Should, not would. Get a backwards ass judge and it'll fly. Your life is already fucked by the time you appeal it.

[–] [email protected] 22 points 7 months ago (2 children)

I don’t want to shop in stores that scan my face 🙊 time for some research.

[–] AtmaJnana 11 points 7 months ago (2 children)
[–] MegaUltraChicken 7 points 7 months ago

My favorite thing about the pandemic: anonymous in public anytime I want.

[–] [email protected] 4 points 7 months ago

I think I just order anonymously to random PO box via dark net from now on 🤣

[–] afraid_of_zombies 2 points 7 months ago (1 children)

Don't shop in physical stores anymore?

[–] [email protected] 1 points 7 months ago

Valid solution! (With the right internet privacy setup, of course)

[–] notannpc 15 points 7 months ago

That dude deserves a payday at the very least. Facial recognition isn’t reliable yet. And even when it is that shit should still be illegal to use as the sole justification in arrests. Do some god damn police work. Especially if the dude has an air tight alibi like BEING IN JAIL. It would take 5 minutes to confirm that.

[–] [email protected] 14 points 7 months ago (1 children)

Huh, it's surprising it's a white guy this time. I figured it was another case of racist facial recognition.

[–] BrianTheeBiscuiteer 2 points 7 months ago

AI thinks all meat bags look alike.

[–] [email protected] 11 points 7 months ago

This is the best summary I could come up with:


A man was sexually assaulted in jail after being falsely accused of armed robbery due to a faulty facial recognition match, his attorneys said, in a case that further highlights the dangers of the technology’s expanding use by law enforcement.

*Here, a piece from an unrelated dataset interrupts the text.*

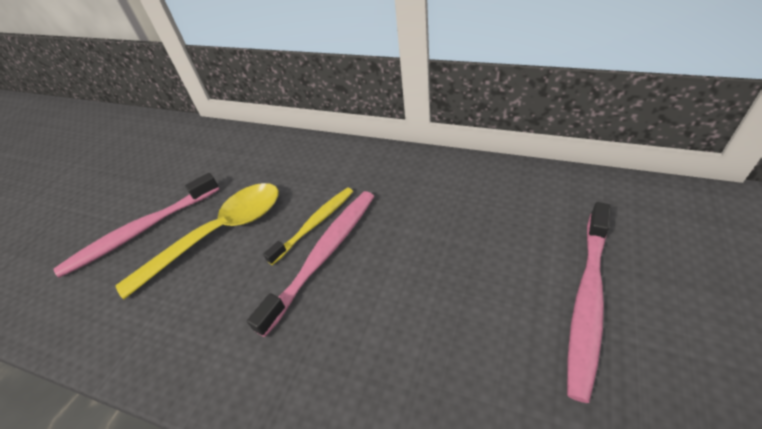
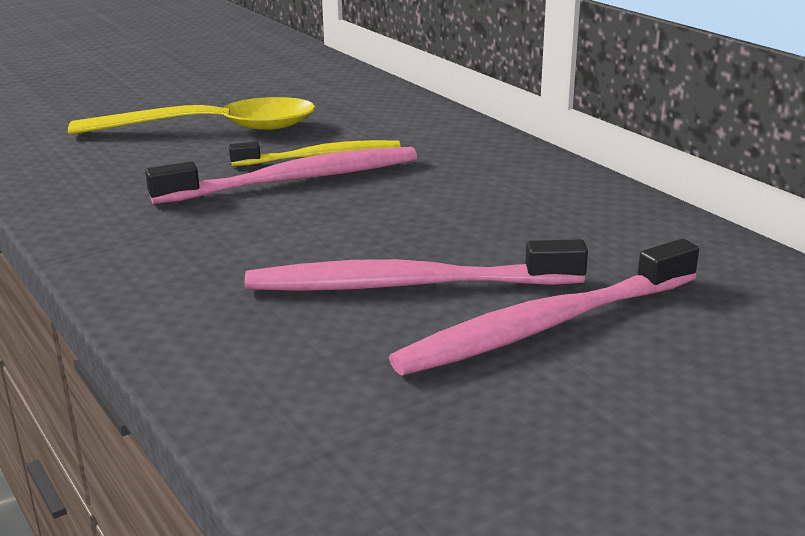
camera: 30 degrees right, 20 degrees down
(141, 231) = (145, 102): pink toothbrush -> pink toothbrush (408, 285)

Harvey Murphy Jr., 61, said he was beaten and raped by three men in a Texas jail bathroom in 2022 after being booked on charges he’d held up employees at gunpoint inside a Sunglass Hut in a Houston shopping center, according to a lawsuit he filed last week.

A representative of a nearby Macy’s told Houston police during the investigation that the company’s system, which scanned surveillance-camera footage for faces in an internal shoplifter database, found evidence that Murphy had robbed both stores, leading to his arrest.

The company said in a previous statement that it uses “facial recognition in conjunction with other security methods in a small subset of Macy’s stores with high incidences of organized retail theft and repeat offenders.”

But the technology’s accuracy is highly dependent on technical factors — the cameras’ video quality, a store’s lighting, the size of its face database — and a mismatch can lead to dangerous results.

The Federal Trade Commission last month said the pharmacy chain Rite Aid had misused its facial recognition system in a way that led to shoppers being falsely accused of theft, including in confrontations with police.


The original article contains 805 words, the summary contains 230 words. Saved 71%. I'm a bot and I'm open source!